How to run the code in the GitHub Repo.

Here are relevant instructions to reproduce the results in this project.

1. Clone the Repo

First, please clone the GitHub Repo at: https://github.com/ai-for-edu/Evaluating-Large-Language-Models-with-Educational-Knowledge-Graphs-on-Prerequisite-Relationships:

$> git clone https://github.com/ai-for-edu/Evaluating-Large-Language-Models-with-Educational-Knowledge-Graphs-on-Prerequisite-Relationships

Please note that although the data is provided in a separate folder /data/, there is a folder /benchmark/data/ holding exactly the same data and in similar setup. So there is no need to copy the data from /data/ to /benchmark/data/ .

Redirect to /benchmark/ folder:

$> cd benchmark/

2. Install requirements

$> pip install -r requirements.txt

3. Generate question queries

To generate questions on all of the tasks and on all of the datasets:

$> python generate_question_query.py

Feel free to play around the code to customize the query generation.

4. Set API connection

Please fill in the ‘API_KEY’ in /benchmark/Edu_KG_Eval/global_config.py.

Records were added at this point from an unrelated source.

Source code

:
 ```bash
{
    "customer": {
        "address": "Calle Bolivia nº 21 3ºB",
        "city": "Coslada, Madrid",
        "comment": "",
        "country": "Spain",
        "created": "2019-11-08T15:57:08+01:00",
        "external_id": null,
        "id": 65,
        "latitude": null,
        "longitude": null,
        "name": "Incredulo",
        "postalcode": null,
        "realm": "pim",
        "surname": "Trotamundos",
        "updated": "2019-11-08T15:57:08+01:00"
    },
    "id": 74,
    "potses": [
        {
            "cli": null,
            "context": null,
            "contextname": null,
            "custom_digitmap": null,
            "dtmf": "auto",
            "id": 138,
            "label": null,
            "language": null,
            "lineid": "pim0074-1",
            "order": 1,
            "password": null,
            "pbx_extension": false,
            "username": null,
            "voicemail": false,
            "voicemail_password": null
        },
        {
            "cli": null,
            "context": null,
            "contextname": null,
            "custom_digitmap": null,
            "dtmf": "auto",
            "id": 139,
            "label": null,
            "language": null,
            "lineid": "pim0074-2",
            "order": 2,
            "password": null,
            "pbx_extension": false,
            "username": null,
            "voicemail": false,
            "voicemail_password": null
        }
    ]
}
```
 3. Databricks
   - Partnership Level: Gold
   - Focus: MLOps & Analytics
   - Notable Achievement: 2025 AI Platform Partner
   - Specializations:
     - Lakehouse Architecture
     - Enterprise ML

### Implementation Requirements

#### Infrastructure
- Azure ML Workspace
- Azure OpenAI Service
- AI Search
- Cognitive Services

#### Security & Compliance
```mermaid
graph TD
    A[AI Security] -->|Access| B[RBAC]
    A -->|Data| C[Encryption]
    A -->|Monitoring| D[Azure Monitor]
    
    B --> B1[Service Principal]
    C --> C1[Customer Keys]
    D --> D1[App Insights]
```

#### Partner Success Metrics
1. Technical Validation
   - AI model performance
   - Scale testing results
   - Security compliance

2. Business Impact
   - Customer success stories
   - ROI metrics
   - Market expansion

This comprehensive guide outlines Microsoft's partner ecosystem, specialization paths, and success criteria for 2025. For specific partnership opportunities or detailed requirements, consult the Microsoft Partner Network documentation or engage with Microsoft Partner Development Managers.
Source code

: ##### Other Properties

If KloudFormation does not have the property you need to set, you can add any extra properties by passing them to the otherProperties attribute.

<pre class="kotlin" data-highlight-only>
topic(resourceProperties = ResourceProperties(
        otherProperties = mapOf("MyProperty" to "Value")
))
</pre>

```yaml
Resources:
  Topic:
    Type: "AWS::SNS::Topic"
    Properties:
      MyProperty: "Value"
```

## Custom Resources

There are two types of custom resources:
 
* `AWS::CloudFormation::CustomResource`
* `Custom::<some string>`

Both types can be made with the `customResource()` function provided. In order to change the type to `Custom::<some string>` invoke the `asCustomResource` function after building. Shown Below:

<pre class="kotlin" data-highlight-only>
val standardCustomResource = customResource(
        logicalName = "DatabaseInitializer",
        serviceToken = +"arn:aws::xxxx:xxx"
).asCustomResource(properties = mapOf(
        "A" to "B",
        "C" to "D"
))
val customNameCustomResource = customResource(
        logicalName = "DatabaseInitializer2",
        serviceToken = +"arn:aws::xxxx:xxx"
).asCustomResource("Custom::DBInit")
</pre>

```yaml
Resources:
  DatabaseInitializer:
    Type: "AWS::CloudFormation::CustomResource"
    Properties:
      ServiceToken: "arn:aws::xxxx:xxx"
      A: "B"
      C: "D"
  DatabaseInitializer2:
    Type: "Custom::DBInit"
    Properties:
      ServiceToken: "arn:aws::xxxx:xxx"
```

Besides that, also modify the following connection details in function generate_answer of class ApiFoxAnswer:

  • HTTPS path in ‘conn = http.client.HTTPSConnection()’
  • ‘User-Agent’ in dictionary ‘headers’

5. Get answers from LLMs

To get the answers on all of the queries generated in the last step:

$> python obtain_llm_answers.py

6. Evaluate LLM answers

As this step may require manual check, we provide some methods may be helpful to calculate accuracy, precision, recall, AUROC and AUPRC in the following script: ‘auto_eval_test.py’.